• [What the task asks]
Copy the lines below word for word, from the line that contains "order: Lepidoptera" through the line that contains "common name: Green pug", with both of those lines included.

• [Data section]
-=-=-=-=-

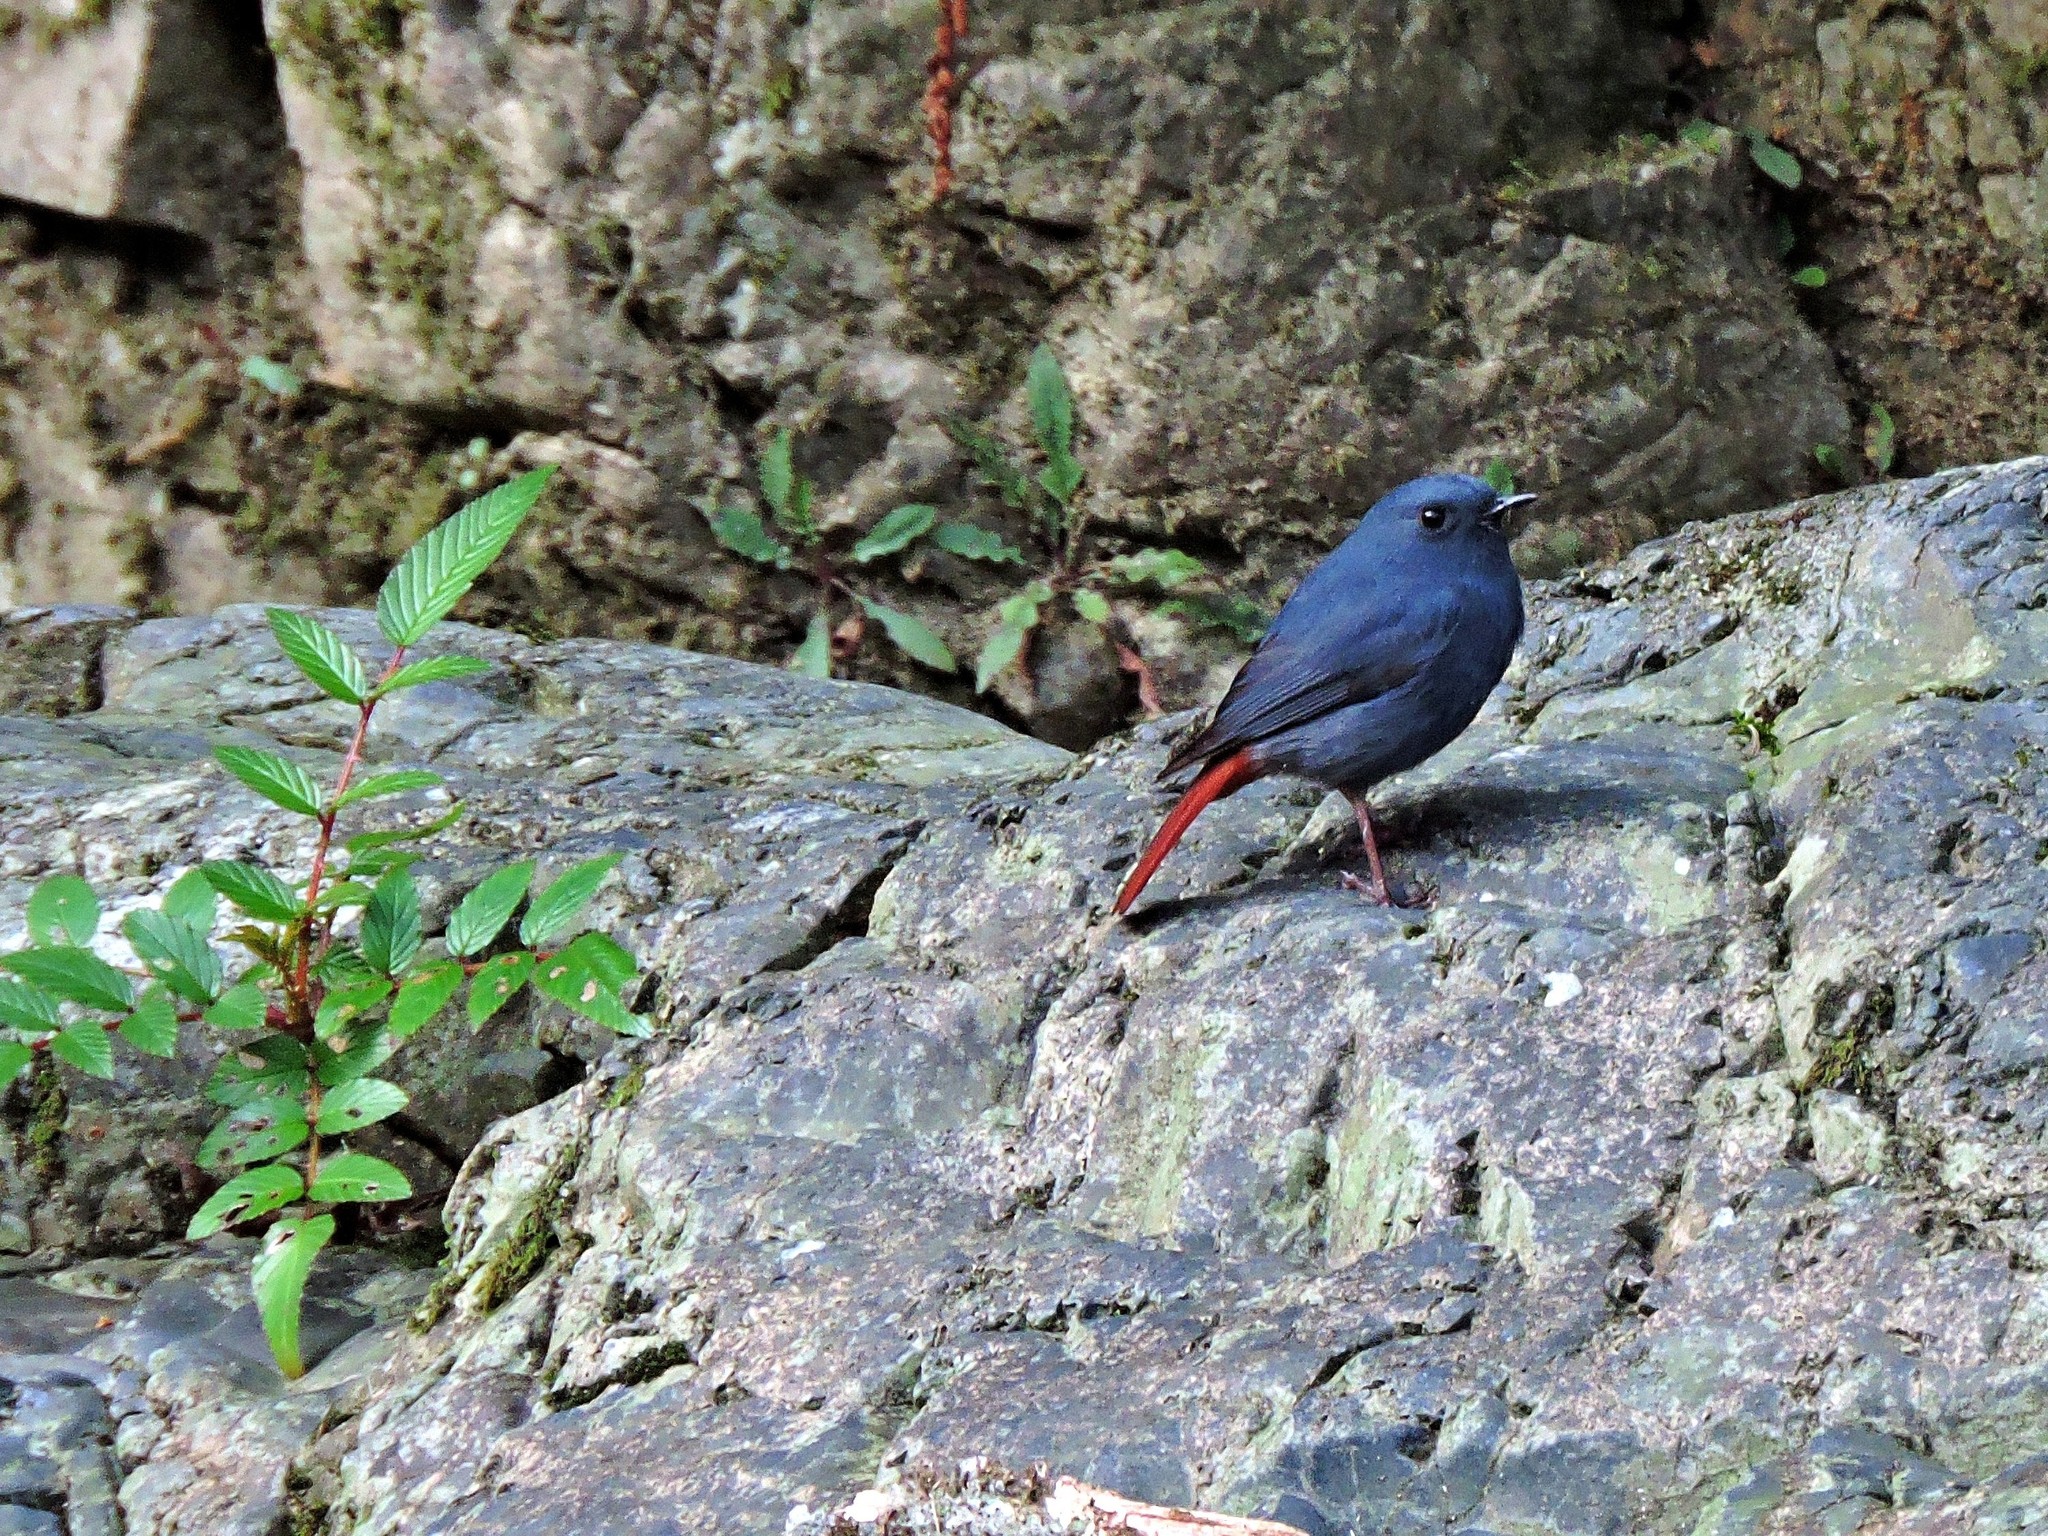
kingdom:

-=-=-=-=-

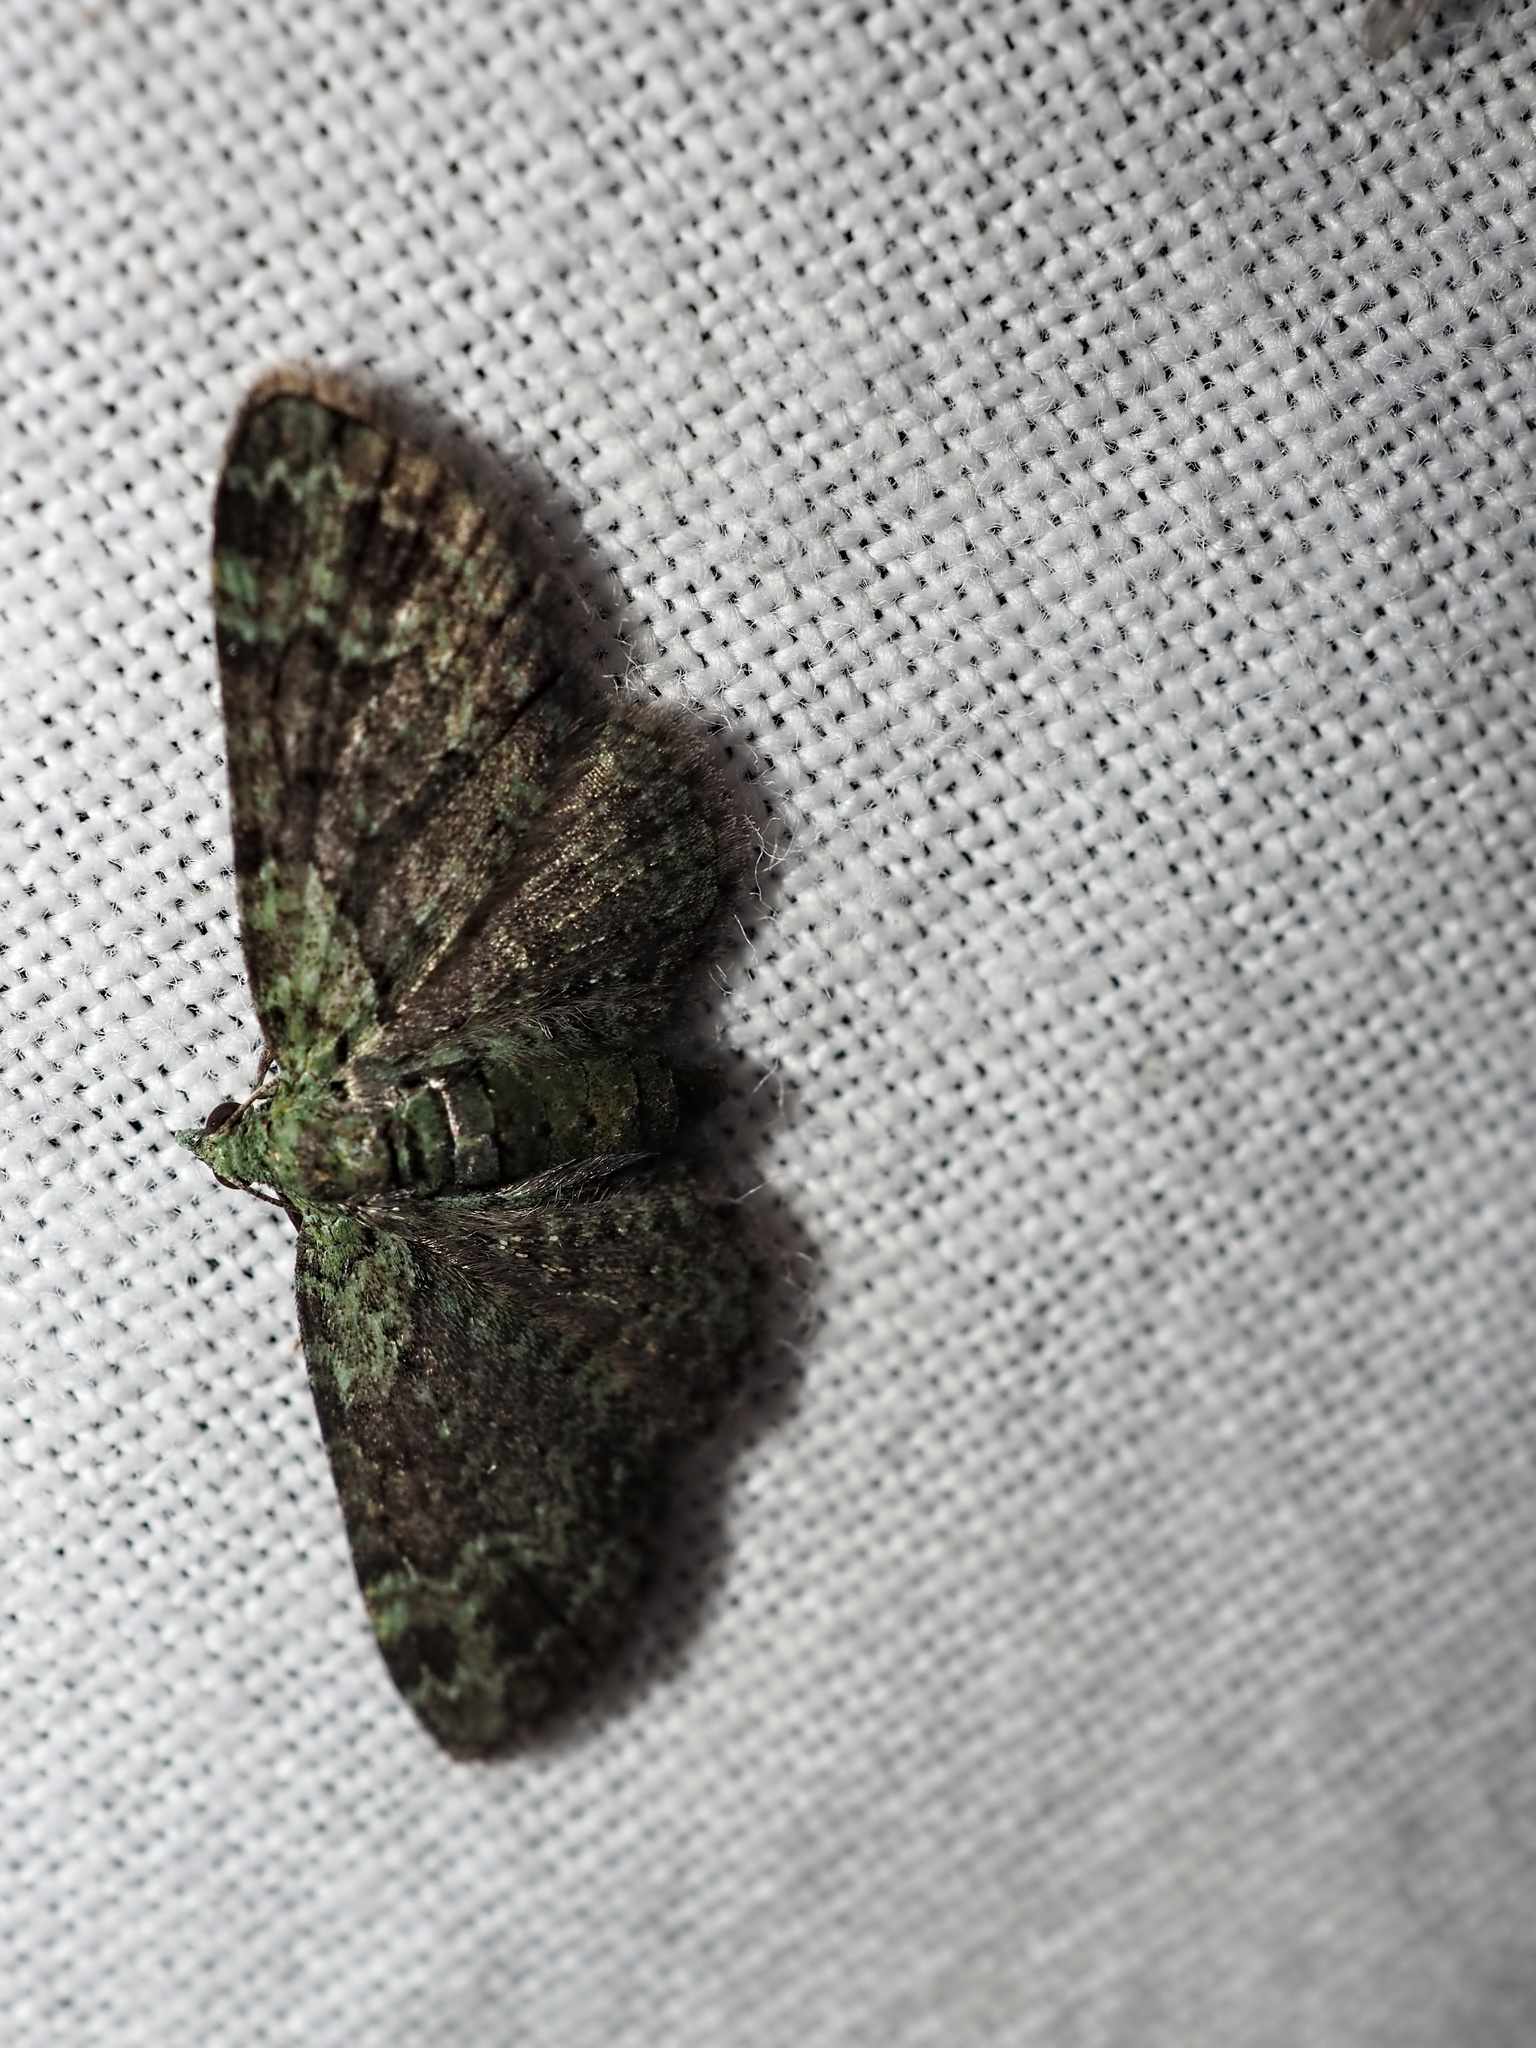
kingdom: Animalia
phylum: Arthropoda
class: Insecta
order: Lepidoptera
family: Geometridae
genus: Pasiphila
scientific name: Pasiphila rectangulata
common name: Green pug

-=-=-=-=-

• [Response to this task]
order: Lepidoptera
family: Geometridae
genus: Pasiphila
scientific name: Pasiphila rectangulata
common name: Green pug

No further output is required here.